New state education standards would be developed under legislation

Missouri lawmakers are beginning to coalesce around legislation to do away with the controversial Common Core standards, while also establishing a process to develop new state education standards.

Rather than just barring the implementation of Common Core, the Legislature is moving toward an approach to create work groups that would develop and recommend a set of standards to the State Board of Education. The state board would have the final say on whether or not to adopt the new standards.

The Common Core standards, which seek to establish the reading and math skills that students should have at each grade level, were created by a consortium of state education officials and adopted by the Missouri state board in 2010. Opponents of the standards argue the state board rushed to adopt them without a transparent process that included input from the Legislature or the public.

The Senate Education Committee heard a House-passed bill Wednesday and unanimously voted to send to the floor a similar Senate version.

The House approved the legislation 132-19 after making significant amendments that established the process to create new state standards.

“If we don’t do Common Core, then what? Well, this bill deals with the what,” the legislation’s House sponsor Kurt Bahr, R-St. Charles, told the Senate committee.

The bill would require the state board create eight work groups by Oct. 1 tasked with developing state standards in four subject areas for kindergarten through fifth grade and sixth grade through 12th grade. The subject areas are: English language arts, math, science, and history and governments.

The work groups would have one year to develop the standards and would be required to make monthly progress reports to the speaker of the House and the Senate president pro tem. Earlier versions of legislation prohibited the implementation of Common Core, but didn’t establish the process to create new standards.

Education groups that had previously opposed the anti-Common Core bills have tempered their opposition and expressed support of the new approach.

“We have an appreciation of the process that has moved this from a bill that was aimed at blowing things up and to one that looks to put the reset on public engagement,” Otto Fajen of Missouri NEA said.

The Senate committee adopted some of the work group provisions in the House bill and endorsed its own version 10-0. Senators who had introduced their own bills to stop Common Core said they were happy to have a bill that had gained the support of teachers and educators, and would move toward standards the state could call its own.

“The intent of the bill is to begin an open and transparent process to ultimately adopt Missouri standards,” said Sen. John Lamping, R-Ladue, who sponsors one of the Senate versions of the legislation. “It was because of the lack of openness and transparency that we are where we are today.”

The work groups would include somewhere between 10 and 14 members appointed by a variety of elected officials and education associations with at least some of the members being parents with students in schools.
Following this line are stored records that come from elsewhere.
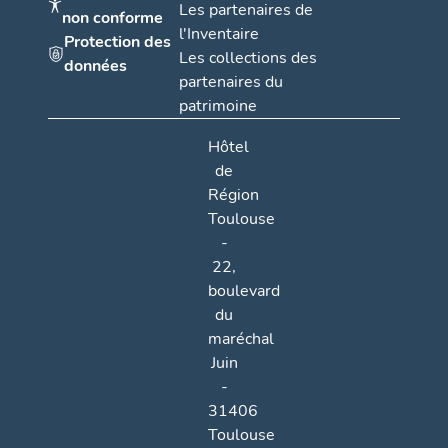
Les partenaires de
non conforme
l'Inventaire
Protection des
Les collections des
données
partenaires du
patrimoine
Hôtel
de
Région
Toulouse
-
22,
boulevard
du
maréchal
Juin
-
31406
Toulouse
The legislation would also require the state board hold at least three public hearings during the development of the standards.

Committee chair David Pearce, R-Warrensburg, said he thinks this process would create standards the state board was likely to approve.
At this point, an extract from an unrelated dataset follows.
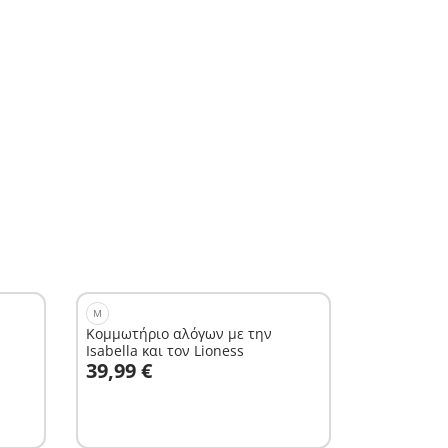
M
Κομμωτήριο αλόγων με την
Isabella και τον Lioness
Στο καλάθι
39,99 €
“With the discussion and scrutiny (from the work groups), it would rise to a higher level and would be paid attention to,” Pearce said.

While Pearce said both chambers were “coalescing” around the new standards approach, he also said he would like to remove a provision from the House bill that puts term limits on state board members, an issue he said “muddies the water.”

Pearce said the term limits provision was not germane to the underlying bill.

A House education committee heard a stand-alone bill Wednesday morning that would establish term limits for state board members, who can serve an unlimited number of eight-year terms. Other legislation in the House seeks to create an elected state school board rather than the current governor-appointed board, which would require a constitutional amendment.